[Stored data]
▽

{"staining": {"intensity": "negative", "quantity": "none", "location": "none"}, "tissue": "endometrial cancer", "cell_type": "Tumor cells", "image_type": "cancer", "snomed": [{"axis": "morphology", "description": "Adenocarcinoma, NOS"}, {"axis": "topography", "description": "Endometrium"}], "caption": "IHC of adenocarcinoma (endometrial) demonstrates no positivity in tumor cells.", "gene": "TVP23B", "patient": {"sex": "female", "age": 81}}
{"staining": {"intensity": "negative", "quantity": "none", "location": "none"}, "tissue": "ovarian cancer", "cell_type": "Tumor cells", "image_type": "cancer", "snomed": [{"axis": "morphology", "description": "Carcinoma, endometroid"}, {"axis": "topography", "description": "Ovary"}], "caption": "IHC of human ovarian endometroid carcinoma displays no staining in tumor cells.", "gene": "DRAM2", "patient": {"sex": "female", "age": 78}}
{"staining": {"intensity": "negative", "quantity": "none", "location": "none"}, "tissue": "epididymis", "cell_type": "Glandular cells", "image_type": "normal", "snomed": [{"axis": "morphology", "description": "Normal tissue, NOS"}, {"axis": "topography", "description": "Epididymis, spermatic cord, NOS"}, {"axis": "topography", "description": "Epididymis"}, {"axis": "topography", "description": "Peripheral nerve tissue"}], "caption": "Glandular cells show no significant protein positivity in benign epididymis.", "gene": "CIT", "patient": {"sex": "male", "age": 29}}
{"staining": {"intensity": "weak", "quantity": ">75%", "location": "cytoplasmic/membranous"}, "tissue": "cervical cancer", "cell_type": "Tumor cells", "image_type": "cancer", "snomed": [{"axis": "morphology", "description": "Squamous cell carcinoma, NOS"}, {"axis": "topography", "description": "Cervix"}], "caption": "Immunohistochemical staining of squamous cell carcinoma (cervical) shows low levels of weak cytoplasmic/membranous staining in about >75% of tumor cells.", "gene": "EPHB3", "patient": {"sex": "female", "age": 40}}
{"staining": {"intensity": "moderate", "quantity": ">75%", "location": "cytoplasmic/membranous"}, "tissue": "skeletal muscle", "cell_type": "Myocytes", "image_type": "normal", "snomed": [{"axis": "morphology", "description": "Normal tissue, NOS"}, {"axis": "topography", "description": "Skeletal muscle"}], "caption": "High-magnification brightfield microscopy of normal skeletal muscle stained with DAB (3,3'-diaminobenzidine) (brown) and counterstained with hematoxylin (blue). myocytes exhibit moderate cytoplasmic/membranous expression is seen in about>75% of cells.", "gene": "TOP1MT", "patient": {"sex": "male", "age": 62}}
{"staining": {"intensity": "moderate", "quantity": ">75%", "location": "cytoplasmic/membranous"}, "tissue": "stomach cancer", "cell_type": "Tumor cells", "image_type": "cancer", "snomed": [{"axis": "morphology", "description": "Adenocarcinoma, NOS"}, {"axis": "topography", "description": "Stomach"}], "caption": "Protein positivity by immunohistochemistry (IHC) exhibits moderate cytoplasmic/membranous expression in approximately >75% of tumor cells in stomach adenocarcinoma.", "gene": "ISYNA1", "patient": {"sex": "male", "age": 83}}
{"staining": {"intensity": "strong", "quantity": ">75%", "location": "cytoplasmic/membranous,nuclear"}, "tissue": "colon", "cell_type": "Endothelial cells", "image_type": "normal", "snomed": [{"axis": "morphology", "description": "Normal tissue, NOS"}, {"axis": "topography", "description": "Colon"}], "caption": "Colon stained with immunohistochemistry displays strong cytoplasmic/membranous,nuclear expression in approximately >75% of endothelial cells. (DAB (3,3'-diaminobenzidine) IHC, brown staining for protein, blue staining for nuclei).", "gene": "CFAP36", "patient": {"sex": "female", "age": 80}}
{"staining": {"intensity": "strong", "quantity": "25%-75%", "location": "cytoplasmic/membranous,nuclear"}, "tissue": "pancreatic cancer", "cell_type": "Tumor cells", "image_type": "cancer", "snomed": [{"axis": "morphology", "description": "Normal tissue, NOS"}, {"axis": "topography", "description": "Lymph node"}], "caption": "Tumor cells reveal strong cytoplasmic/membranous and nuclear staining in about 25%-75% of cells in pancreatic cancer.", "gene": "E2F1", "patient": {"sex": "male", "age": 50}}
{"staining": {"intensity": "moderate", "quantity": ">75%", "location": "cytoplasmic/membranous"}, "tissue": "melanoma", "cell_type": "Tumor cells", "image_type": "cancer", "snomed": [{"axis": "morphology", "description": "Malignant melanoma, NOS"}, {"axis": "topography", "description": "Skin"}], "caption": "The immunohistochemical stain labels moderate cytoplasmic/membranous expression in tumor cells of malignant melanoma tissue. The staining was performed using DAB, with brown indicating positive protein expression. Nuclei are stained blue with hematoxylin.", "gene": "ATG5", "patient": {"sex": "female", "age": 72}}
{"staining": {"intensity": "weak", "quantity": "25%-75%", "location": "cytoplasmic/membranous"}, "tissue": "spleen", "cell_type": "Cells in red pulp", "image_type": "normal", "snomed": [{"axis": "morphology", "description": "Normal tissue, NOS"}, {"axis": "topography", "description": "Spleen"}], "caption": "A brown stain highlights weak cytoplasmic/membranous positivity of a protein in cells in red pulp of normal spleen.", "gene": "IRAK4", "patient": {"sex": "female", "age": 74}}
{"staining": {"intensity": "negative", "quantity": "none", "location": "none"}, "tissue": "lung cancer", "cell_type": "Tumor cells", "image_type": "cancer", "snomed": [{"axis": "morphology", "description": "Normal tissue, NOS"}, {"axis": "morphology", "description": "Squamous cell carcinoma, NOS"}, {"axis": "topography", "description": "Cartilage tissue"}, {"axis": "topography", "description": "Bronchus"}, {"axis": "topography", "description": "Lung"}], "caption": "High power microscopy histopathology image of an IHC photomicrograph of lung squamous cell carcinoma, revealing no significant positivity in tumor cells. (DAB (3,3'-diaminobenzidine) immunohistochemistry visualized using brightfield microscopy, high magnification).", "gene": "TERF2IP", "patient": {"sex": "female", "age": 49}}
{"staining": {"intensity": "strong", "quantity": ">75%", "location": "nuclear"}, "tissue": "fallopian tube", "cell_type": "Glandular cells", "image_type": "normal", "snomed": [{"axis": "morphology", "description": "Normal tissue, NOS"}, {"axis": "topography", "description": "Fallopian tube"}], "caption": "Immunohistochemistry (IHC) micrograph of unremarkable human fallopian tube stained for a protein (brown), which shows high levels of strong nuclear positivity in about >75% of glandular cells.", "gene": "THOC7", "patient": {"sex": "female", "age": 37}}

△

## [EXERCISE PROMPT]
Set down every record above exactly as given.

## [ANSWER TO THE EXERCISE]
{"staining": {"intensity": "negative", "quantity": "none", "location": "none"}, "tissue": "endometrial cancer", "cell_type": "Tumor cells", "image_type": "cancer", "snomed": [{"axis": "morphology", "description": "Adenocarcinoma, NOS"}, {"axis": "topography", "description": "Endometrium"}], "caption": "IHC of adenocarcinoma (endometrial) demonstrates no positivity in tumor cells.", "gene": "TVP23B", "patient": {"sex": "female", "age": 81}}
{"staining": {"intensity": "negative", "quantity": "none", "location": "none"}, "tissue": "ovarian cancer", "cell_type": "Tumor cells", "image_type": "cancer", "snomed": [{"axis": "morphology", "description": "Carcinoma, endometroid"}, {"axis": "topography", "description": "Ovary"}], "caption": "IHC of human ovarian endometroid carcinoma displays no staining in tumor cells.", "gene": "DRAM2", "patient": {"sex": "female", "age": 78}}
{"staining": {"intensity": "negative", "quantity": "none", "location": "none"}, "tissue": "epididymis", "cell_type": "Glandular cells", "image_type": "normal", "snomed": [{"axis": "morphology", "description": "Normal tissue, NOS"}, {"axis": "topography", "description": "Epididymis, spermatic cord, NOS"}, {"axis": "topography", "description": "Epididymis"}, {"axis": "topography", "description": "Peripheral nerve tissue"}], "caption": "Glandular cells show no significant protein positivity in benign epididymis.", "gene": "CIT", "patient": {"sex": "male", "age": 29}}
{"staining": {"intensity": "weak", "quantity": ">75%", "location": "cytoplasmic/membranous"}, "tissue": "cervical cancer", "cell_type": "Tumor cells", "image_type": "cancer", "snomed": [{"axis": "morphology", "description": "Squamous cell carcinoma, NOS"}, {"axis": "topography", "description": "Cervix"}], "caption": "Immunohistochemical staining of squamous cell carcinoma (cervical) shows low levels of weak cytoplasmic/membranous staining in about >75% of tumor cells.", "gene": "EPHB3", "patient": {"sex": "female", "age": 40}}
{"staining": {"intensity": "moderate", "quantity": ">75%", "location": "cytoplasmic/membranous"}, "tissue": "skeletal muscle", "cell_type": "Myocytes", "image_type": "normal", "snomed": [{"axis": "morphology", "description": "Normal tissue, NOS"}, {"axis": "topography", "description": "Skeletal muscle"}], "caption": "High-magnification brightfield microscopy of normal skeletal muscle stained with DAB (3,3'-diaminobenzidine) (brown) and counterstained with hematoxylin (blue). myocytes exhibit moderate cytoplasmic/membranous expression is seen in about>75% of cells.", "gene": "TOP1MT", "patient": {"sex": "male", "age": 62}}
{"staining": {"intensity": "moderate", "quantity": ">75%", "location": "cytoplasmic/membranous"}, "tissue": "stomach cancer", "cell_type": "Tumor cells", "image_type": "cancer", "snomed": [{"axis": "morphology", "description": "Adenocarcinoma, NOS"}, {"axis": "topography", "description": "Stomach"}], "caption": "Protein positivity by immunohistochemistry (IHC) exhibits moderate cytoplasmic/membranous expression in approximately >75% of tumor cells in stomach adenocarcinoma.", "gene": "ISYNA1", "patient": {"sex": "male", "age": 83}}
{"staining": {"intensity": "strong", "quantity": ">75%", "location": "cytoplasmic/membranous,nuclear"}, "tissue": "colon", "cell_type": "Endothelial cells", "image_type": "normal", "snomed": [{"axis": "morphology", "description": "Normal tissue, NOS"}, {"axis": "topography", "description": "Colon"}], "caption": "Colon stained with immunohistochemistry displays strong cytoplasmic/membranous,nuclear expression in approximately >75% of endothelial cells. (DAB (3,3'-diaminobenzidine) IHC, brown staining for protein, blue staining for nuclei).", "gene": "CFAP36", "patient": {"sex": "female", "age": 80}}
{"staining": {"intensity": "strong", "quantity": "25%-75%", "location": "cytoplasmic/membranous,nuclear"}, "tissue": "pancreatic cancer", "cell_type": "Tumor cells", "image_type": "cancer", "snomed": [{"axis": "morphology", "description": "Normal tissue, NOS"}, {"axis": "topography", "description": "Lymph node"}], "caption": "Tumor cells reveal strong cytoplasmic/membranous and nuclear staining in about 25%-75% of cells in pancreatic cancer.", "gene": "E2F1", "patient": {"sex": "male", "age": 50}}
{"staining": {"intensity": "moderate", "quantity": ">75%", "location": "cytoplasmic/membranous"}, "tissue": "melanoma", "cell_type": "Tumor cells", "image_type": "cancer", "snomed": [{"axis": "morphology", "description": "Malignant melanoma, NOS"}, {"axis": "topography", "description": "Skin"}], "caption": "The immunohistochemical stain labels moderate cytoplasmic/membranous expression in tumor cells of malignant melanoma tissue. The staining was performed using DAB, with brown indicating positive protein expression. Nuclei are stained blue with hematoxylin.", "gene": "ATG5", "patient": {"sex": "female", "age": 72}}
{"staining": {"intensity": "weak", "quantity": "25%-75%", "location": "cytoplasmic/membranous"}, "tissue": "spleen", "cell_type": "Cells in red pulp", "image_type": "normal", "snomed": [{"axis": "morphology", "description": "Normal tissue, NOS"}, {"axis": "topography", "description": "Spleen"}], "caption": "A brown stain highlights weak cytoplasmic/membranous positivity of a protein in cells in red pulp of normal spleen.", "gene": "IRAK4", "patient": {"sex": "female", "age": 74}}
{"staining": {"intensity": "negative", "quantity": "none", "location": "none"}, "tissue": "lung cancer", "cell_type": "Tumor cells", "image_type": "cancer", "snomed": [{"axis": "morphology", "description": "Normal tissue, NOS"}, {"axis": "morphology", "description": "Squamous cell carcinoma, NOS"}, {"axis": "topography", "description": "Cartilage tissue"}, {"axis": "topography", "description": "Bronchus"}, {"axis": "topography", "description": "Lung"}], "caption": "High power microscopy histopathology image of an IHC photomicrograph of lung squamous cell carcinoma, revealing no significant positivity in tumor cells. (DAB (3,3'-diaminobenzidine) immunohistochemistry visualized using brightfield microscopy, high magnification).", "gene": "TERF2IP", "patient": {"sex": "female", "age": 49}}
{"staining": {"intensity": "strong", "quantity": ">75%", "location": "nuclear"}, "tissue": "fallopian tube", "cell_type": "Glandular cells", "image_type": "normal", "snomed": [{"axis": "morphology", "description": "Normal tissue, NOS"}, {"axis": "topography", "description": "Fallopian tube"}], "caption": "Immunohistochemistry (IHC) micrograph of unremarkable human fallopian tube stained for a protein (brown), which shows high levels of strong nuclear positivity in about >75% of glandular cells.", "gene": "THOC7", "patient": {"sex": "female", "age": 37}}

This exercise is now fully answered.